The dataset was randomly split into training and test sets in a ratio of 7:3 while preserving the same proportion of mortality in both sets. Because only a small proportion (2.2%) of the study population died of COVID-19, using accuracy as an evaluation metric is inappropriate. In our study population, an accuracy of 97.8% could be achieved simply by predicting no death every time, which would be a useless classifier as it would result in zero sensitivity. To mitigate the issue of imbalanced classes, we oversampled rare cases, performed class weighting, and used an evaluation metric of AUC that is more appropriate for data with imbalanced classes than accuracy, when fitting our model in the training set.

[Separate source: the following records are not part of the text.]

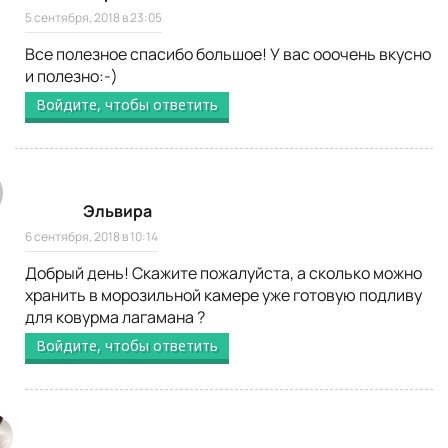
5 сентября, 2018 в 23:05
Все полезное спасибо большое! У вас ооочень вкусно
и полезно:-)
Войдите, чтобы ответить
Эльвира
6 сентября, 2018 в 10:14
Добрый день! Скажите пожалуйста, а сколько можно
хранить в морозильной камере уже готовую подливу
для ковурма лагамана ?
Войдите, чтобы ответить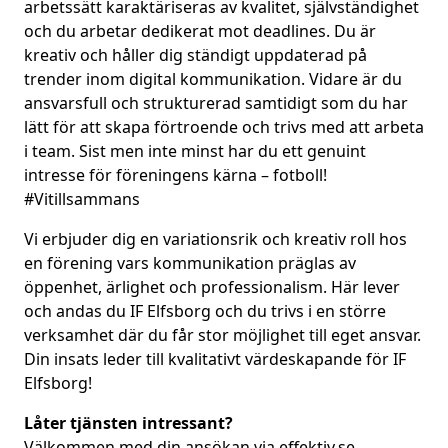
arbetssätt karaktäriseras av kvalitet, självständighet
och du arbetar dedikerat mot deadlines. Du är
kreativ och håller dig ständigt uppdaterad på
trender inom digital kommunikation. Vidare är du
ansvarsfull och strukturerad samtidigt som du har
lätt för att skapa förtroende och trivs med att arbeta
i team. Sist men inte minst har du ett genuint
intresse för föreningens kärna – fotboll!
#Vitillsammans
Vi erbjuder dig en variationsrik och kreativ roll hos
en förening vars kommunikation präglas av
öppenhet, ärlighet och professionalism. Här lever
och andas du IF Elfsborg och du trivs i en större
verksamhet där du får stor möjlighet till eget ansvar.
Din insats leder till kvalitativt värdeskapande för IF
Elfsborg!
Låter tjänsten intressant?
Välkommen med din ansökan via
effektiv.se.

The machine learning algorithms used in this study were LASSO, linear SVM, RBF-SVM, RF, and KNN. Including irrelevant features in a machine learning model likely results in overfitting and can undermines the generalizability of a prediction model[38]. Thus, LASSO and SVM were regularized using L1-norm which automatically selects important features[39]. For RF, k most important features were selected based on the variable importance, with k being a hyperparameter that is optimized through cross validation. For KNN, only the features that had been independently associated with mortality in the multivariable Cox regression were used as input data. After the feature selection, the algorithms were trained and tested for classifying mortality vs. recovery after excluding 2237 undetermined cases (i.e., patients who were not cured nor died, but were still in isolation or being treated at the last follow-up). Subsequently, we developed models to predict 14- or 30-day mortality, for which the study population was divided into two groups: patients who died of COVID-19 vs. those who did not within 14 days or 30 days after diagnosis, respectively. Hyperparameter optimization was performed through tenfold cross validation using grid search in the training set. After each optimal model was found, it was fit in the entire training set and tested in the test set.

Using LASSO and RF, the importance of all variables were evaluated and scaled to have a maximum value of 100. Information regarding variable importance was not obtainable from SVM or KNN. Machine learning was performed using the R software (version 3.4.4, R Foundation for Statistical Computing, Vienna, Austria) with the caret package (version 6.0-86).